TASK ITEM:
The answer must consist solely of the lines below starting at the one containing "right knee: (484, 301)" and ending at the one containing "left front paw: (232, 495)", repeated exactly, with both ends included and all pictures omitted.
***** SOURCE DATA *****
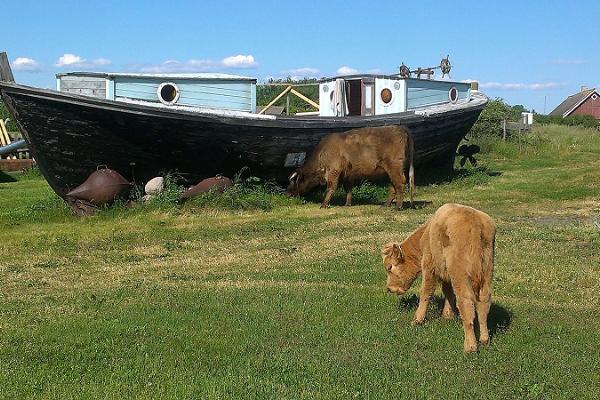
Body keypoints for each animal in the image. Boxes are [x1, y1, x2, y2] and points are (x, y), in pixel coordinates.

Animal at [382, 203, 494, 354]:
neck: (426, 234)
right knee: (484, 301)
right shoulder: (446, 275)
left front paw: (417, 320)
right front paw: (447, 315)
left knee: (465, 302)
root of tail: (474, 221)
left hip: (461, 275)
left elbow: (426, 292)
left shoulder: (430, 266)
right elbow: (448, 292)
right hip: (487, 272)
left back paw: (470, 346)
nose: (389, 288)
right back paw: (484, 339)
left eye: (389, 267)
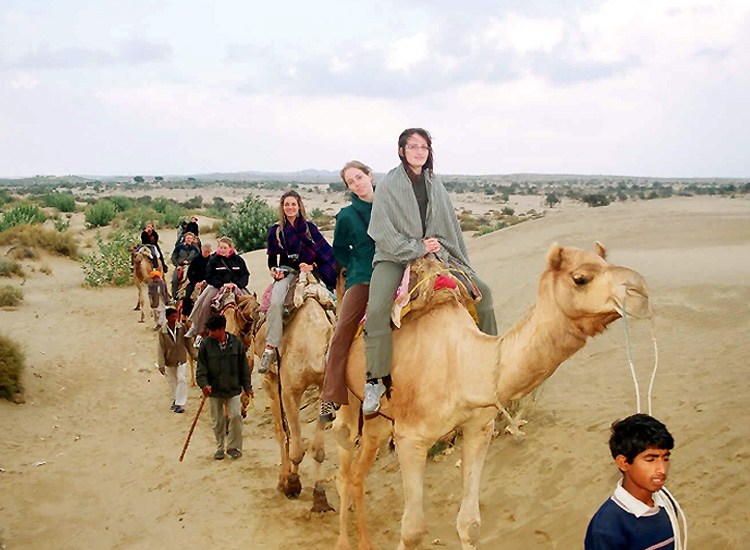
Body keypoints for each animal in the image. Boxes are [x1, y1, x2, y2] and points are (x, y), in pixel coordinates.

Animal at [253, 282, 334, 516]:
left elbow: (318, 450)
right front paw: (292, 484)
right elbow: (296, 447)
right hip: (270, 381)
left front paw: (320, 496)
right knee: (282, 433)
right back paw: (282, 480)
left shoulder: (324, 390)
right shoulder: (288, 391)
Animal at [334, 245, 652, 550]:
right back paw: (345, 542)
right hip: (349, 397)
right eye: (581, 278)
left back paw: (365, 543)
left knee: (359, 472)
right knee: (344, 459)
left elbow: (469, 524)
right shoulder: (411, 438)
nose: (640, 291)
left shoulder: (478, 427)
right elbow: (412, 532)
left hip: (379, 420)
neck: (462, 364)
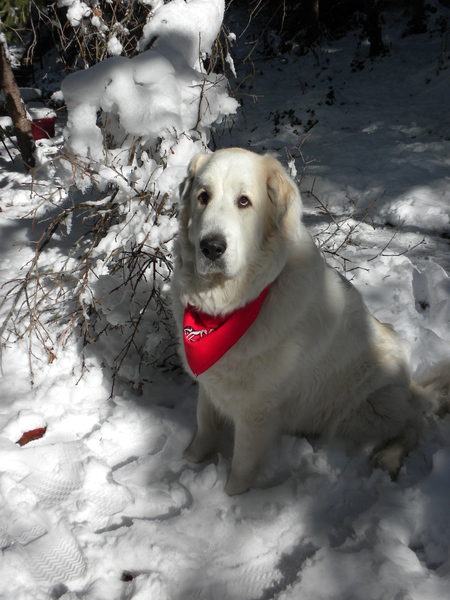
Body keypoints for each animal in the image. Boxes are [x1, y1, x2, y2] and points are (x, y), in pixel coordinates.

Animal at [171, 148, 448, 494]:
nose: (210, 247)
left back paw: (389, 458)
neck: (229, 307)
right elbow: (205, 423)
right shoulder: (211, 383)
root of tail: (409, 383)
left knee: (413, 422)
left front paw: (232, 495)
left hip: (361, 411)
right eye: (203, 197)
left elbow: (243, 463)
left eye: (244, 201)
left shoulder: (257, 408)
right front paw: (192, 458)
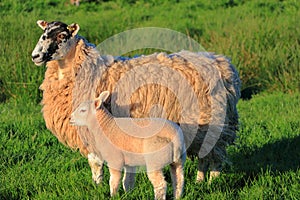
*****
SOLVED EXERCISE:
right knee: (484, 301)
right shoulder: (446, 275)
left front paw: (417, 320)
right front paw: (447, 315)
left knee: (465, 302)
root of tail: (474, 221)
left hip: (461, 275)
left elbow: (426, 292)
left shoulder: (430, 266)
right elbow: (448, 292)
right hip: (487, 272)
left back paw: (470, 346)
nose: (389, 288)
right back paw: (484, 339)
left eye: (389, 267)
Body keypoints for each animal in the image. Boxes are [x1, y1, x2, y2] and points are (x, y), in pixel coordinates.

Animal at [253, 282, 334, 516]:
left elbow: (318, 450)
right front paw: (292, 484)
right elbow: (296, 447)
right hip: (270, 381)
left front paw: (320, 496)
right knee: (282, 433)
right back paw: (282, 480)
left shoulder: (324, 390)
right shoulder: (288, 391)
Animal at [334, 245, 652, 550]:
right back paw: (345, 542)
right hip: (349, 397)
right eye: (581, 278)
left back paw: (365, 543)
left knee: (359, 472)
right knee: (344, 459)
left elbow: (469, 524)
right shoulder: (411, 438)
nose: (640, 291)
left shoulder: (478, 427)
right elbow: (412, 532)
left hip: (379, 420)
neck: (462, 364)
Body keypoints for each animal in the image. Boxes are [x1, y1, x2, y2] and points are (x, y), in pixel coordinates.

Animal at [171, 148, 448, 494]:
nose: (210, 247)
left back paw: (389, 458)
neck: (229, 307)
right elbow: (205, 423)
right shoulder: (211, 383)
root of tail: (409, 383)
left knee: (413, 422)
left front paw: (232, 495)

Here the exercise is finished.